● Exercise instructions: Print every line of the entries below, character for character, keeping each line in the order given.
Data shown below:
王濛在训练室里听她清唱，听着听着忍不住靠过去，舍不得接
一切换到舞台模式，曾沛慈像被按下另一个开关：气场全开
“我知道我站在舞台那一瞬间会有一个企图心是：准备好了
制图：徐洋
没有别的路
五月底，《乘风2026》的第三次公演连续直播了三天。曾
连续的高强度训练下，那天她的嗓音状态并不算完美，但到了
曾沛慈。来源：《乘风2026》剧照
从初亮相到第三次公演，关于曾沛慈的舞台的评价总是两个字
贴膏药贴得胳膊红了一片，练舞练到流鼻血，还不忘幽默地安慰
End of Data shown.
● Exercise response:
王濛在训练室里听她清唱，听着听着忍不住靠过去，舍不得接
一切换到舞台模式，曾沛慈像被按下另一个开关：气场全开
“我知道我站在舞台那一瞬间会有一个企图心是：准备好了
制图：徐洋
没有别的路
五月底，《乘风2026》的第三次公演连续直播了三天。曾
连续的高强度训练下，那天她的嗓音状态并不算完美，但到了
曾沛慈。来源：《乘风2026》剧照
从初亮相到第三次公演，关于曾沛慈的舞台的评价总是两个字
贴膏药贴得胳膊红了一片，练舞练到流鼻血，还不忘幽默地安慰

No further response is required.